Maestro per caso dunque, si potrebbe pensare.  E invece io credo che la professione di Maestro ce l’abbia scritta nel DNA il mio papà. Quante generazioni di alunni ha educato nei suoi 44 anni di servizio! Rispettato e stimato dai suoi alunni e dai loro genitori. E parlo di mio padre come Maestro non semplicemente da figlia. Io ho avuto mio padre come maestro in quinta elementare. Era un maestro severo ed esigente, giusto. Il programma di quinta, se ci penso adesso, era degno di una terza media o forse più. Arrivammo a studiare l’analisi del periodo, il teorema di Archimede, i cinque continenti, le guerre Mondiali, i volumi dei solidi. Quando spiegava la storia pareva di esserci in quei combattimenti! Sembrava di ascoltare Camillo Benso conte di Cavour, di sentire quelle mine e quegli spari perché, da buon attore, mimava le azioni militari e persino le esplosioni delle bombe. Altro che LIM! Noi bambini restavamo a bocca aperta, ipnotizzati. E così la storia diventava una storiella semplice da ricordare.

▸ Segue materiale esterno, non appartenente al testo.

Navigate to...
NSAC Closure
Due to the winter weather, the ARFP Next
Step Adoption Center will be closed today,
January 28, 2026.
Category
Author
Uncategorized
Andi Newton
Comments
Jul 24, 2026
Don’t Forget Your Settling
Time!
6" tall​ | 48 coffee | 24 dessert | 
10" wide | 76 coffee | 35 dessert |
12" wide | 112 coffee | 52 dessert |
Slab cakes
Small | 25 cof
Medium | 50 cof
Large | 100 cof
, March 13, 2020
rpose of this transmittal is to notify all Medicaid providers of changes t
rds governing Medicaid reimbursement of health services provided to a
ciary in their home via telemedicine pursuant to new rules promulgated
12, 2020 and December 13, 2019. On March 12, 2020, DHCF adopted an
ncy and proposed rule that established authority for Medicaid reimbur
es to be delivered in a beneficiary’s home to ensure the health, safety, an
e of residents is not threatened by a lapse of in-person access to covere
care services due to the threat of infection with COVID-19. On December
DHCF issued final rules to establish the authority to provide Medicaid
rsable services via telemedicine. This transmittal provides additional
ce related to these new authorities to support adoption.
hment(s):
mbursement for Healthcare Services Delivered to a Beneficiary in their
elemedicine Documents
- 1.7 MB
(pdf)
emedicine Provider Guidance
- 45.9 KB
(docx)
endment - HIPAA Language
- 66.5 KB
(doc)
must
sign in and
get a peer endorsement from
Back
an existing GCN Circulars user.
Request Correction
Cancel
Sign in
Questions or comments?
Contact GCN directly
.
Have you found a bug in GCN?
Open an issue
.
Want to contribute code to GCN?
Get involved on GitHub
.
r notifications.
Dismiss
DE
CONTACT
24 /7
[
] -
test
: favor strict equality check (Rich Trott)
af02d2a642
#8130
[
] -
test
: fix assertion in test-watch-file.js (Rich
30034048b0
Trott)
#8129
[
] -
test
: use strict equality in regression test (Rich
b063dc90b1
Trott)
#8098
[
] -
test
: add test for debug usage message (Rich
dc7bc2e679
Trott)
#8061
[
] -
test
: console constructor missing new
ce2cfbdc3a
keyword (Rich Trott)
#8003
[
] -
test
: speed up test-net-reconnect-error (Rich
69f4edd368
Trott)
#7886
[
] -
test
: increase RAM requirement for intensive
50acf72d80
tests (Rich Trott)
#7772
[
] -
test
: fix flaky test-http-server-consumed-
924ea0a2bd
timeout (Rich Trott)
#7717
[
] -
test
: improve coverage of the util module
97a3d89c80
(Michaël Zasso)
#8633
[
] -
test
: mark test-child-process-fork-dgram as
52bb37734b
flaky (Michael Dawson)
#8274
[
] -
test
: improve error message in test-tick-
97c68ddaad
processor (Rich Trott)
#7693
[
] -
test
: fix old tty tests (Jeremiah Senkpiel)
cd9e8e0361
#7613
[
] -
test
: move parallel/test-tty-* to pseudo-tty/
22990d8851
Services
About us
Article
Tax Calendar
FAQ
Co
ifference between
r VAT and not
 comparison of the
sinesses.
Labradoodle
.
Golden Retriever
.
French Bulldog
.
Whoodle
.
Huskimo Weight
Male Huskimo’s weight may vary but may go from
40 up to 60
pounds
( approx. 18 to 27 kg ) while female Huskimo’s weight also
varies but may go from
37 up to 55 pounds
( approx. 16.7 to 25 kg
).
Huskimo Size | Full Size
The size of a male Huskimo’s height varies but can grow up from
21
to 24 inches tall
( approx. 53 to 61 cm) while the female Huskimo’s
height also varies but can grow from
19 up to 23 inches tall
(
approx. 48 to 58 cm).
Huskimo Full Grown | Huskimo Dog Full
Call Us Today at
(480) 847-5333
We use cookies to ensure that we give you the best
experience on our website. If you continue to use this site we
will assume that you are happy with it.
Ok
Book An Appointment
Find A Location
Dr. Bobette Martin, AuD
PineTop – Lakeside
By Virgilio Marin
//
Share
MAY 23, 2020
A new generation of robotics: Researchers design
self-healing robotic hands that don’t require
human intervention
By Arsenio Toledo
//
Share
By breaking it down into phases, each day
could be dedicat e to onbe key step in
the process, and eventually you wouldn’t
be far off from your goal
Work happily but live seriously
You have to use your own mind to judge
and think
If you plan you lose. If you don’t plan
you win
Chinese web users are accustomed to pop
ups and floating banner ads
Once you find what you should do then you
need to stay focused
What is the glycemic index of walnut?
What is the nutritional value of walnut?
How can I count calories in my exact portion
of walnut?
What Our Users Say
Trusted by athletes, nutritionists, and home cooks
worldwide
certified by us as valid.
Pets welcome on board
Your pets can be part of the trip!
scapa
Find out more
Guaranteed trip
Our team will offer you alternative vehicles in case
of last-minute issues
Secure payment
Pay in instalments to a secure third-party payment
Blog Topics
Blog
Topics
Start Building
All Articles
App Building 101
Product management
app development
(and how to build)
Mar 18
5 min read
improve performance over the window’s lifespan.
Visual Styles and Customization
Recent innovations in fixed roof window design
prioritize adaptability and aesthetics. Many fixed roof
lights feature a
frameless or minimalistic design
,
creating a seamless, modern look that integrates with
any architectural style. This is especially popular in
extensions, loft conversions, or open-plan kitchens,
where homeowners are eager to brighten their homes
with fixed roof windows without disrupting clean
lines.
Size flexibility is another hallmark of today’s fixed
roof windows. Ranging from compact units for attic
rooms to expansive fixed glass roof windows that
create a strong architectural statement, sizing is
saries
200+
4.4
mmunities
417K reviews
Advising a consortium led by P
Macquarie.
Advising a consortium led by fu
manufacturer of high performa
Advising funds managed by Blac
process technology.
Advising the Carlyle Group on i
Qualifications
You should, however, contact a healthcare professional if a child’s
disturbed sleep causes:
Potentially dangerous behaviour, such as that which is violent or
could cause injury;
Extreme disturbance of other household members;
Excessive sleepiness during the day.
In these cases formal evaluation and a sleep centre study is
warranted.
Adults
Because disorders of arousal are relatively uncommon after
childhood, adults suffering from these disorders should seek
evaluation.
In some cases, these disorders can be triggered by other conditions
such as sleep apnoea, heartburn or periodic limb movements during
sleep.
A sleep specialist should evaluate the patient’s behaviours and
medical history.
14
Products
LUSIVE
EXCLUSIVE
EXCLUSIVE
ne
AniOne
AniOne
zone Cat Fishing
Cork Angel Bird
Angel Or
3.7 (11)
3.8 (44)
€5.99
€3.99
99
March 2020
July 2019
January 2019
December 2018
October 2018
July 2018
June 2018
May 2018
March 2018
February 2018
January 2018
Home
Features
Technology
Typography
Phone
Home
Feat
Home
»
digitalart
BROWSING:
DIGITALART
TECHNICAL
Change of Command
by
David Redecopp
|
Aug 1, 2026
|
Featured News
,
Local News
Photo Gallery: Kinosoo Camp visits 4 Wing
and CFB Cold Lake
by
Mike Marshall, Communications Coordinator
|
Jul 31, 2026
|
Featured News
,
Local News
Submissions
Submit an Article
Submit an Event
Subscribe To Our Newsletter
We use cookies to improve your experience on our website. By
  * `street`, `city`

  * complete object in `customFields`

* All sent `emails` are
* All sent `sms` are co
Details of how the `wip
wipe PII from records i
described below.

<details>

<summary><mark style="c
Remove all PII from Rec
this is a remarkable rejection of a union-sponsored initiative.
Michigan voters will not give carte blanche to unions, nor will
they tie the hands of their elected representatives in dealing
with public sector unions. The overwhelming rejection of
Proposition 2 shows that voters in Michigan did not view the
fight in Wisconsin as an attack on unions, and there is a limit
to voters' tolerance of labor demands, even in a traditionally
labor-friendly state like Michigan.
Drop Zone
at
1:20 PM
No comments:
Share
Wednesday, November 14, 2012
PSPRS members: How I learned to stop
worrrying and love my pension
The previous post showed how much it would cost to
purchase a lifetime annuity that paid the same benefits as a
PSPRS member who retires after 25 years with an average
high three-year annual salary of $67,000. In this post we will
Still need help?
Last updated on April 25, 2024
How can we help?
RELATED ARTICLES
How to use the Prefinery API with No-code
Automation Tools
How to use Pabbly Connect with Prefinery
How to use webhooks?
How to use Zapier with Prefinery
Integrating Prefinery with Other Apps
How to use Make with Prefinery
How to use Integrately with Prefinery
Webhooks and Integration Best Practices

La lettura a voce alta doveva essere spedita ed espressiva: alla virgola ci si ferma un po’, al punto un po’ più a lungo. I temi erano ricchi e coerenti; i problemi precisi e ordinati; la grafia chiara e comprensibile. Non lo chiamavo “Maestro” ma “Papà”. E in prima media ci ho messo un mesetto prima di smettere di chiamare papà la mia professoressa di lettere, suscitando l’ilarità generale! 

Il giorno della mia laurea in lettere classiche, al conferimento della lode, mio padre piangeva dalla commozione.

 Vederlo felice e orgoglioso di me è stato uno dei momenti più intensi ed importanti della mia vita! 

Quando, dopo la laurea, ho intrapreso la professione di insegnante i consigli di mio padre sono stati preziosi. Se mi lamentavo e lamento di alunni di liceo che non sanno leggere mio padre mi diceva e continua a dirmi: “Cinzia, se non sanno leggere insegna loro a leggere, se non sanno scrivere insegna loro a scrivere. Riparti dalle basi. Facile lamentarsi e basta! Tu devi guadagnati la pagnotta ogni giorno! Armati di pazienza e insegna loro quello che devono sapere. La storia falla immaginare con dei racconti. Falla diventare una storiella semplice da ricordare. Aiutati con schemini alla lavagna. La grammatica, la grammatica è la base. E riassumere!  Ai ragazzi più lenti dedica attenzioni particolari. Bisogna avere pazienza! Ai ragazzi più dotati dai compiti più complessi; stimolali, interessali! Che ti credi che è facile insegnare? Sii uguale con tutti. Per essere giusta devi dare ad ognuno quello di cui ha bisogno. Tu devi guadagnarti lo stipendio ogni giorno.”

 E sempre, sempre mi chiede: “Fai il tuo dovere?”